Willie R. Tubbs, FISM News

 

 

A high-level and confidential Biden Administration briefing on Afghanistan turned contentious Thursday as a group of lawmakers, both Republican and Democrat, left in anger.

CNN, which cited three sources who each confirmed the story, reports the blowup occurred after officials from the State Department, Pentagon, Department of Homeland Security, and Office of the Director of National Security did not provide answers to “basic” questions. 

Key among the lawmakers’ concerns was an accounting for the exact number of Americans still in Afghanistan, a number that State Department officials were unable to provide. The State Department has consistently estimated the number of Americans in Afghanistan is 100 but, as CNN reported, the State Department continued to use this estimate even after about 75 American citizens were extracted from the country. 

According to one of CNN’s sources, at least some Democrats exited the meeting not out of anger over Afghanistan, but frustration that some Republican lawmakers were not wearing a mask. 

Rep. Michael McCaul of Texas, the ranking Republican on the House Foreign Affairs Committee, has been ardent in his criticism of the Biden Administration’s handling of the evacuation. 

McCaul on Thursday wrote a letter to Secretary of State Antony Blinken in which the congressman requested more and specific details:

Over the last month, I have been contacted by hundreds of Texans who are desperately trying to get friends and family members safely out of the country. While we have been able to help some, many are trapped. There are reports of several hundred people, including American citizens, who have been waiting over a week for chartered flights to take off from Mazar-i-Sharif airport.”

McCaul indicated that some of the Americans still trapped are in the military and said he has been contacted by Texans whose military family members are still in the country.  

“They have been working night and day to safely evacuate their family members,” McCaul wrote. “But their efforts so far have not been successful. These brave men and women have volunteered to risk their lives to protect our country. Yet, now, when they need us the most, the federal government has turned our backs on them.
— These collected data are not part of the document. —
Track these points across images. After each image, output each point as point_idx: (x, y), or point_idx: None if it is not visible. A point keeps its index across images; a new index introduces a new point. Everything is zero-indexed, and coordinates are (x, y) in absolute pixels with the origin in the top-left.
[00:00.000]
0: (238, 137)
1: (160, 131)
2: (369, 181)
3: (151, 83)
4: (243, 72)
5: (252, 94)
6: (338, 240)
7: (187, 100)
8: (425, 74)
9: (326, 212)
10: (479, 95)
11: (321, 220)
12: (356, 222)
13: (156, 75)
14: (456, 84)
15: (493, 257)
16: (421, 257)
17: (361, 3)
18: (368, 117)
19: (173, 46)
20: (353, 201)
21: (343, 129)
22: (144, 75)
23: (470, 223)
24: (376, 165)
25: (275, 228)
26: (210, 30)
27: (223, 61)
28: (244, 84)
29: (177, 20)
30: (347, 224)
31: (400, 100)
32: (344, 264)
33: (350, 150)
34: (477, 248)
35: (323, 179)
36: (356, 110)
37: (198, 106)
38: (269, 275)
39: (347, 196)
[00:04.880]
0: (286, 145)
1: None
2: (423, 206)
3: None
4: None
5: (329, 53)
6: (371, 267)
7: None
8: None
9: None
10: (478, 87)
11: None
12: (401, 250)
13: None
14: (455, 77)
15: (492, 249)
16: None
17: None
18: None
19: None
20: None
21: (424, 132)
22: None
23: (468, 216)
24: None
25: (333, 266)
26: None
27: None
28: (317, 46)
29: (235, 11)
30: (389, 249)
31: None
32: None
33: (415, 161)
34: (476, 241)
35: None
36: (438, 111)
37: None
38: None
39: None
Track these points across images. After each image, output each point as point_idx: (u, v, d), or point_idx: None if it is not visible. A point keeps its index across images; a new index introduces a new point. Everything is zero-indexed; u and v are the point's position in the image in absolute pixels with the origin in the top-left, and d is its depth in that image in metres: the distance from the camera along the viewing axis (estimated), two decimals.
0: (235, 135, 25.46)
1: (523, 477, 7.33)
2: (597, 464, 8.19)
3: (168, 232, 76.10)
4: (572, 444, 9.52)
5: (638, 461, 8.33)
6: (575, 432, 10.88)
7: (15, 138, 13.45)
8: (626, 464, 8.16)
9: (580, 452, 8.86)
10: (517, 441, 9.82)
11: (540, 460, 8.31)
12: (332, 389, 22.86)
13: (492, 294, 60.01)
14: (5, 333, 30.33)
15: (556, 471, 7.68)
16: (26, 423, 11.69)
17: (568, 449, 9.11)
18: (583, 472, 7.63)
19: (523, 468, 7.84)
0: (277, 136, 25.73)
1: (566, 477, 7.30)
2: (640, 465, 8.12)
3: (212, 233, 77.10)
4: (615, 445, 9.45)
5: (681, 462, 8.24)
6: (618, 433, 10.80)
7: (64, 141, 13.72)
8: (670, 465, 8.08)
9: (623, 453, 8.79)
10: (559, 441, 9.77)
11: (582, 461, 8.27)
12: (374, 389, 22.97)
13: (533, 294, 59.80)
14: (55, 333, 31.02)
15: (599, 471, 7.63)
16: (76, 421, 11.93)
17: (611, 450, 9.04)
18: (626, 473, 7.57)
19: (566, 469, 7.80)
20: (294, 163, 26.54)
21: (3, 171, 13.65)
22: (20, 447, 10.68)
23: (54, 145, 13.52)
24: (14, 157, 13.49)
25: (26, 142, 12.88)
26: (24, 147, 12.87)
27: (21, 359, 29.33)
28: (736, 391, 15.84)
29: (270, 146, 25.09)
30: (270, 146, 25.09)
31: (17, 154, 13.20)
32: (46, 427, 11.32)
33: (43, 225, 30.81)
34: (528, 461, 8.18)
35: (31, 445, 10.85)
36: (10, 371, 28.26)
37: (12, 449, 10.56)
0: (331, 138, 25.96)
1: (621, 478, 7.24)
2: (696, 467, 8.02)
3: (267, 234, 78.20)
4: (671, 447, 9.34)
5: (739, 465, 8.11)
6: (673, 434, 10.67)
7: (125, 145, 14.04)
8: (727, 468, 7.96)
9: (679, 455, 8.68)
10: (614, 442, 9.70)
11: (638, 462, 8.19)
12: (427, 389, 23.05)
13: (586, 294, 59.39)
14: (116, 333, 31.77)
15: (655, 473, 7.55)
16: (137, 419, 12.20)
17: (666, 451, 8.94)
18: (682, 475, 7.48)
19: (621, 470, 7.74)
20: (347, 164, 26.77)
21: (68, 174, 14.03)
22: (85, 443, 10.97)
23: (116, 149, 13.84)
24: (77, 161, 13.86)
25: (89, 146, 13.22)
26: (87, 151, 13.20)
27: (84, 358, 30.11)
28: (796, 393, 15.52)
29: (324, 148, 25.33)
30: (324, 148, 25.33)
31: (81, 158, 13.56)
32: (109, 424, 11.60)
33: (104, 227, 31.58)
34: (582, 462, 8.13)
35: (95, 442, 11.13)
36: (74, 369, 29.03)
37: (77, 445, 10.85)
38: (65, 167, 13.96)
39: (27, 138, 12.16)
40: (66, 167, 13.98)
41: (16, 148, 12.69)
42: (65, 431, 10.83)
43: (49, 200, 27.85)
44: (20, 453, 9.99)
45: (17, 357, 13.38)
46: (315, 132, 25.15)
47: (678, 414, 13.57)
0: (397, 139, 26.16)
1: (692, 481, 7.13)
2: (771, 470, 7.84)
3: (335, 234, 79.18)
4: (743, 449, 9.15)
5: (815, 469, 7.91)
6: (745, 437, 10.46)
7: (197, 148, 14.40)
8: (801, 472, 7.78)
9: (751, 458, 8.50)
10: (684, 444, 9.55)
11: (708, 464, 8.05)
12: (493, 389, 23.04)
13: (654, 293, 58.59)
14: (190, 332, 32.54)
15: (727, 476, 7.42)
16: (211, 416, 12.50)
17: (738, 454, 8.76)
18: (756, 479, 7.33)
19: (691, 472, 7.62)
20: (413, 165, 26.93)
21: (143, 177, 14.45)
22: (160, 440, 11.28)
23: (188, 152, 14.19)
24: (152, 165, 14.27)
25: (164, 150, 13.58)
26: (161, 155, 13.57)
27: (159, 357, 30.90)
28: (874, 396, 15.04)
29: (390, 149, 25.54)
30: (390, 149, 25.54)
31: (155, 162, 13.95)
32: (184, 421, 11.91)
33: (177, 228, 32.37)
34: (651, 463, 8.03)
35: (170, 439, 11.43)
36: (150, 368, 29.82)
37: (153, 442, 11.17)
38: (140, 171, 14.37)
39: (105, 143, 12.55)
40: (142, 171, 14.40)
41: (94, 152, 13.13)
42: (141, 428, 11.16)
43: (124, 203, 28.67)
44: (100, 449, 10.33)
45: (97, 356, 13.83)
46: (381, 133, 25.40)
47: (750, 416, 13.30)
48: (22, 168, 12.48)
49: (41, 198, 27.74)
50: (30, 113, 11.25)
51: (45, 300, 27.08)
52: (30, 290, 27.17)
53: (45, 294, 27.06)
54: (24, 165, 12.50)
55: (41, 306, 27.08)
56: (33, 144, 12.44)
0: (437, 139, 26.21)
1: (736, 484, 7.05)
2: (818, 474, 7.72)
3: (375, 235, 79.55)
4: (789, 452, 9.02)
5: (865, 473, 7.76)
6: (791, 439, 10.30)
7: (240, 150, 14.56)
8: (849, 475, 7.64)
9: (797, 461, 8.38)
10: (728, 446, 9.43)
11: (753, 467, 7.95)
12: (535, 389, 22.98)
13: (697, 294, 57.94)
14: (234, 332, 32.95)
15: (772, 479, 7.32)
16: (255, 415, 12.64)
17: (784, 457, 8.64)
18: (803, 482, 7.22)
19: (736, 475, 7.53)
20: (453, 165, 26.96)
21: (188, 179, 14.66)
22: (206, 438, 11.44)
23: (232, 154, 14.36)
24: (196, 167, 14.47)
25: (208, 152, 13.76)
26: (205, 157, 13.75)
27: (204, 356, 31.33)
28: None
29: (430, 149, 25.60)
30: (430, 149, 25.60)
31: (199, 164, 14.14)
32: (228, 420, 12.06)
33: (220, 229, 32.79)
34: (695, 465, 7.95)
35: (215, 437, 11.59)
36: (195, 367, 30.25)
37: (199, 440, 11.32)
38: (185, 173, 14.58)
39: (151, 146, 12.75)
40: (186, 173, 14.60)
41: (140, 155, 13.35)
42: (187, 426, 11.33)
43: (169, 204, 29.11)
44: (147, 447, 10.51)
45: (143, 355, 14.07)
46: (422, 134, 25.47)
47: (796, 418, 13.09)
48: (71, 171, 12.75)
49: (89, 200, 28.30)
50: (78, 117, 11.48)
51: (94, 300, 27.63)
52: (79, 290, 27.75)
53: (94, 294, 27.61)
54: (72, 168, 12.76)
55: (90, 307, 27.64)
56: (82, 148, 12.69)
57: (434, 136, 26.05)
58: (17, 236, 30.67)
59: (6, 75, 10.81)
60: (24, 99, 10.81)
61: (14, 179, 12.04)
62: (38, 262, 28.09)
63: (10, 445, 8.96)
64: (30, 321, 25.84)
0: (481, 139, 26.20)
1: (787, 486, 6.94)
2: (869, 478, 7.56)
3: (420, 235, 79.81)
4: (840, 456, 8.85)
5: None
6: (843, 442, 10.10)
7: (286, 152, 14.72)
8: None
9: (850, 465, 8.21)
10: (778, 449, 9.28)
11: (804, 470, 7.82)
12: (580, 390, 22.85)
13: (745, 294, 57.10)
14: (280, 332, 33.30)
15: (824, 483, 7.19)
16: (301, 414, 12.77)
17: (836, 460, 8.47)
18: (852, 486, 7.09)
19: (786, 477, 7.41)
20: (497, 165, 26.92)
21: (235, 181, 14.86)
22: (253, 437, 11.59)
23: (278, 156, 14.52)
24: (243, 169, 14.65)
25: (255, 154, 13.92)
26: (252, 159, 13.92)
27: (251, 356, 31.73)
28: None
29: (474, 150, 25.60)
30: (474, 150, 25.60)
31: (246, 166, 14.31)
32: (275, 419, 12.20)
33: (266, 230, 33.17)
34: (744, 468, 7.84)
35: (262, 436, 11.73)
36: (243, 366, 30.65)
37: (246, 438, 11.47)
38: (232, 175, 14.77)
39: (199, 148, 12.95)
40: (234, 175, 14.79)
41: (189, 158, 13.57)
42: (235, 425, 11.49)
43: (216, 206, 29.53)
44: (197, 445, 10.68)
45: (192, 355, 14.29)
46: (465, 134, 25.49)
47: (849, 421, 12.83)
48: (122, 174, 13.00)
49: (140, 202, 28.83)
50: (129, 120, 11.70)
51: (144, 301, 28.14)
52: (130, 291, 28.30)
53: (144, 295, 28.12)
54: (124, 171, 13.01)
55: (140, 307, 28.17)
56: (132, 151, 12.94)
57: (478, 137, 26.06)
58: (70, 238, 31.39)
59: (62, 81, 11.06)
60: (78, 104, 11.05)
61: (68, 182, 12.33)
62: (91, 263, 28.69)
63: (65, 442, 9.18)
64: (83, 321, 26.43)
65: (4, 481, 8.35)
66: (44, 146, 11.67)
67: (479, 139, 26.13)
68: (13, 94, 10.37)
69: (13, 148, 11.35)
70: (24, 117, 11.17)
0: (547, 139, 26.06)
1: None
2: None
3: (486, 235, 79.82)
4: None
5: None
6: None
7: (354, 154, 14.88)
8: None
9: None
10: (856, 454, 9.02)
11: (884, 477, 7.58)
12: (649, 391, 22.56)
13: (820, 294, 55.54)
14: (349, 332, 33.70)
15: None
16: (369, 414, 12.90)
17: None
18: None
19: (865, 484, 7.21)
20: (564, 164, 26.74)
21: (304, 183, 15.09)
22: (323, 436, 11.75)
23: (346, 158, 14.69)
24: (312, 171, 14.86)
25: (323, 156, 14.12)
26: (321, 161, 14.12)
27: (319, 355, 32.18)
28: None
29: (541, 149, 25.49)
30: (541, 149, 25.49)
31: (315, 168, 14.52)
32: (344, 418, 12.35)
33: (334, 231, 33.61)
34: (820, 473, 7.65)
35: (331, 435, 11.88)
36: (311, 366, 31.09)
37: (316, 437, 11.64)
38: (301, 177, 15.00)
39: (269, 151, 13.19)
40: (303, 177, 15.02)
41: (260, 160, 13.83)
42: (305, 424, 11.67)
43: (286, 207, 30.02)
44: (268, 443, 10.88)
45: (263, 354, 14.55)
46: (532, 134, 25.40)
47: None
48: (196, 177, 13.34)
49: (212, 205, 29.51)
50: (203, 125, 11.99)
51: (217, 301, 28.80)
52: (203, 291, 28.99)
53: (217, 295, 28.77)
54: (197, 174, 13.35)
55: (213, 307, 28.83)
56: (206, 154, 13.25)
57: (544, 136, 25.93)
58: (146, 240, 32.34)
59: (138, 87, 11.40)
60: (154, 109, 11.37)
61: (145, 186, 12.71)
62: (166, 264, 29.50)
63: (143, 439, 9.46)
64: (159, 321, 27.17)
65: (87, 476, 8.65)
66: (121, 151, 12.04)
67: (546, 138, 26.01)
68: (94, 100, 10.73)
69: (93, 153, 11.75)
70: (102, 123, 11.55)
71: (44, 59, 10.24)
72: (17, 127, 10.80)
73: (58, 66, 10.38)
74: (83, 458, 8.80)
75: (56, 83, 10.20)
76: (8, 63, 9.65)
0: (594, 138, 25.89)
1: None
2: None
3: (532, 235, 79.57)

If we abandon the family members of our service men and women in Afghanistan, they will certainly be slaughtered by the Taliban.”

Blinken has not yet responded via public comment or social media to McCaul’s letter. 

The State Department offered no clarification to the public, telling CNN through a spokesperson “as a general matter, we do not comment on communications with Congress, especially those conducted in a classified setting.”

As of this writing, the Department of State’s press release page does not contain an official statement. Likewise, the Department of Defense’s press release and speeches pages and those of the Office of the Director of National Security contain no information regarding the lawmakers’ sudden departure.